**WORK REQUIRED**
Count lines holding the string "компании" in the data that follows. Reply with one number only.

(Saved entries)
***

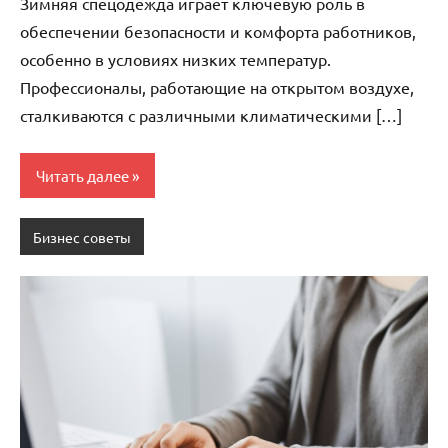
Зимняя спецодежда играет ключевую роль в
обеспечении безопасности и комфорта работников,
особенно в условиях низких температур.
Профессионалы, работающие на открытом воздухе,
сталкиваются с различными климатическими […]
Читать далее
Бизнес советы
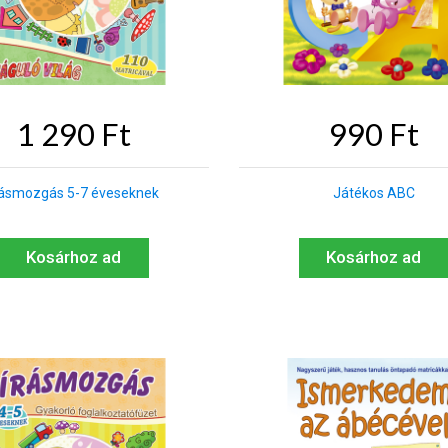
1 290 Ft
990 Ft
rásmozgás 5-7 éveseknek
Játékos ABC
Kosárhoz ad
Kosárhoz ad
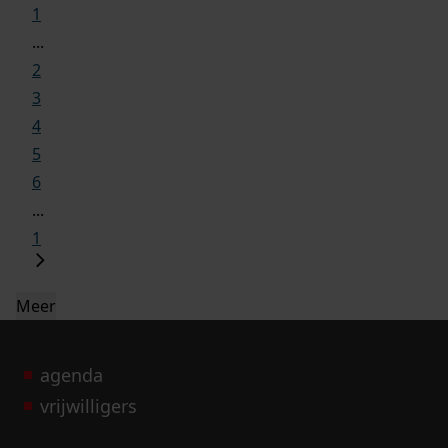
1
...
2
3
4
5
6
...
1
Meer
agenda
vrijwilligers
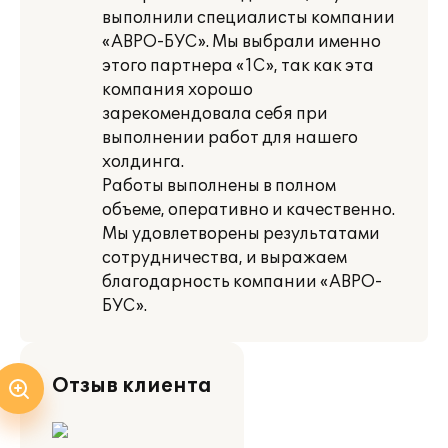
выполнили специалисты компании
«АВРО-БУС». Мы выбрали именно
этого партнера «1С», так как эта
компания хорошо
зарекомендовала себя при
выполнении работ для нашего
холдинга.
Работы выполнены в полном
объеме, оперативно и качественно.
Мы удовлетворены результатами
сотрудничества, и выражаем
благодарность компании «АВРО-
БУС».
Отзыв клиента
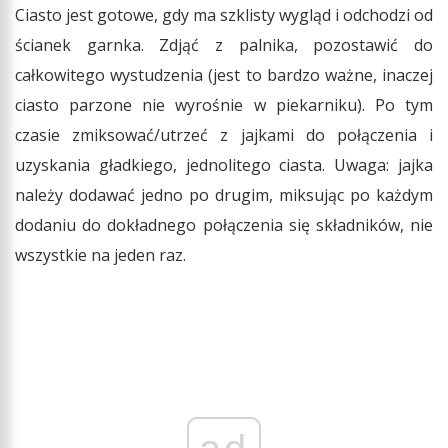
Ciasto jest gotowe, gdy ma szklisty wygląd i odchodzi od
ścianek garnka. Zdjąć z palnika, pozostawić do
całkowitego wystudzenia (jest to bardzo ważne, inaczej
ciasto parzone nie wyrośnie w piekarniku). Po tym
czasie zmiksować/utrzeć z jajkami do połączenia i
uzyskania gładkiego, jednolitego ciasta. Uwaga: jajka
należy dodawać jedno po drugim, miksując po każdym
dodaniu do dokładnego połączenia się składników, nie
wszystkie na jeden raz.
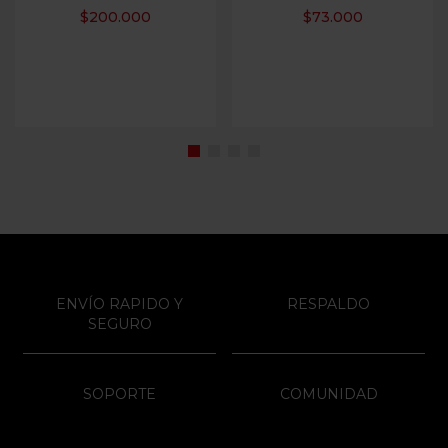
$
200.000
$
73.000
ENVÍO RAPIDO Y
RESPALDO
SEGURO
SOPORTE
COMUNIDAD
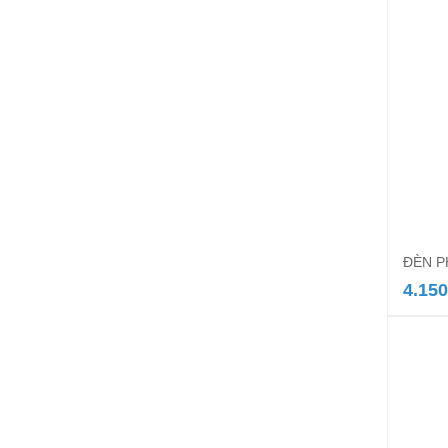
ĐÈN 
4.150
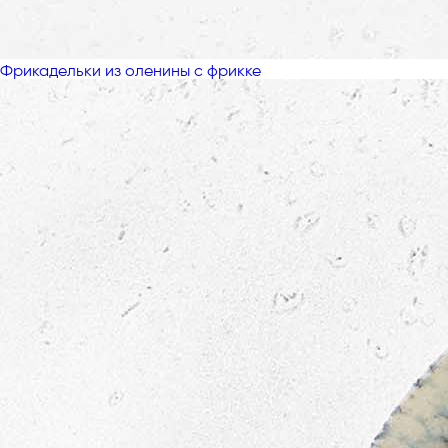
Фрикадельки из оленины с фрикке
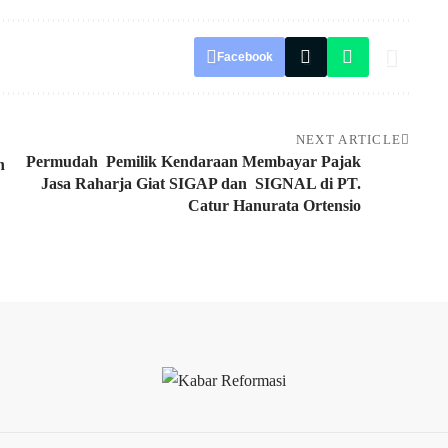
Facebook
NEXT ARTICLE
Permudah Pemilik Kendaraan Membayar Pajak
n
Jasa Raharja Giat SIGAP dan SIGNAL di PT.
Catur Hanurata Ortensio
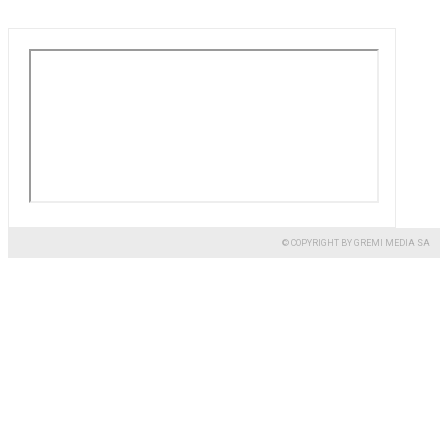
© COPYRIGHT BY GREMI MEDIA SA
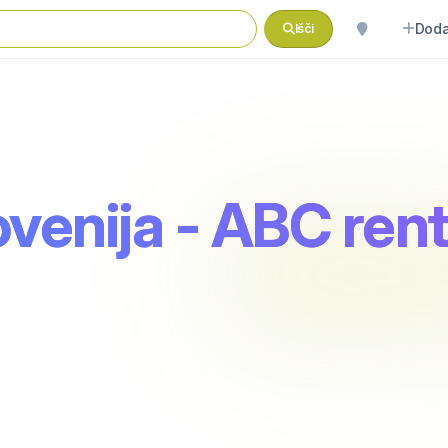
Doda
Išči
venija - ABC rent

***

**EXERCISE RESULT**
2